Food reinforcement refers to how hard someone is willing to work to obtain food that is influenced by several factors including food palatability, food deprivation, and food variety.

Food reinforcement is also motivated by concerns about fullness and the hunger that might be experienced in the intervening period between meals.

The effector mechanisms of food reinforcement depend on dopaminergic activity in the brain.

Adding dietary fiber to foods and beverages increases satiety and reduces energy intake at the next meal.

Low-energy-density foods with high satiating power may be useful tools for weight management.
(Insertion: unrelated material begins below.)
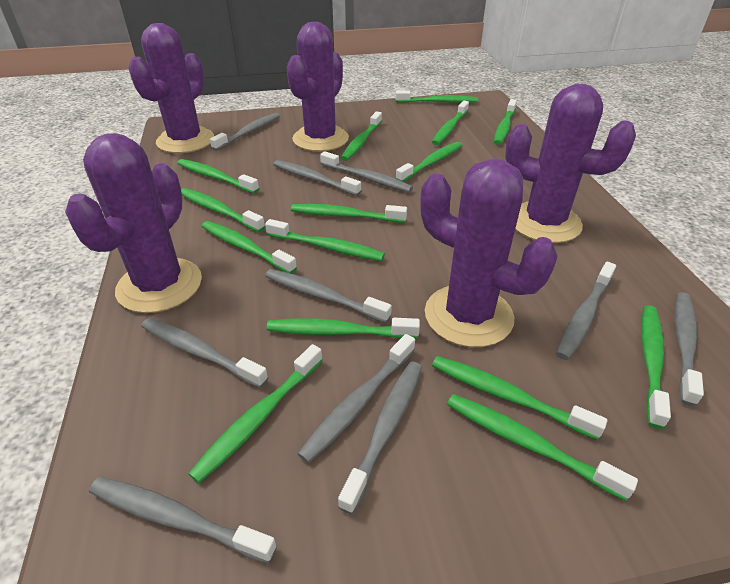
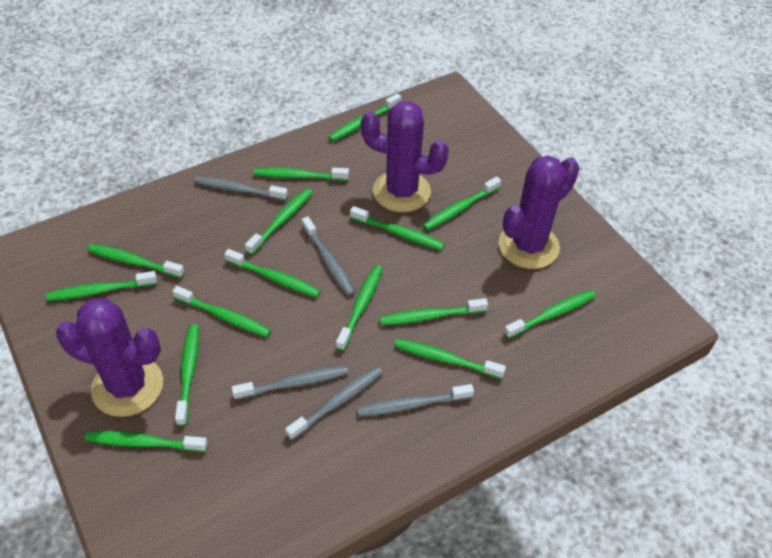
grey toothbrush: 10 -> 5
purple cactus: 5 -> 3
Satiety has been found to be greater with yogurt beverages than fruit juice, and was equal with low-energy-density yogurt with inulin and high-energy-density yogurt.

People with high PFS scores may do better with meal replacement products.

Glucagon-like peptide-1 (GLP1) agonists, such as exenatide and liraglutide, which are used for diabetes, may help suppress food reward behavior.

Inhibition of dopamine transport within the brain increases dopamine concentrations, which can reduce energy intake.

Bariatric surgery may influence hedonic hunger particularly if accompanied by counseling interventions that reduce automatic hedonic impulses.

These surgeries may work in part by modifying the production of gastrointestinal hormones, particularly by increasing glucagon-like peptide-1 and peptide YY (PYY).

The reduction of ghrelin has been inconsistent for hedonic hunger.

Hedonic hunger show a positive correlation between plasma endocannabinoid 2-arachidonoyl glycerol (2-AG) and ghrelin during hedonic, but not nonhedonic

Eating and the consumption of food for pleasure is characterized by increased peripheral levels of both peptides, and this two rewarding chemical signals influences food intake and, ultimately, body mass.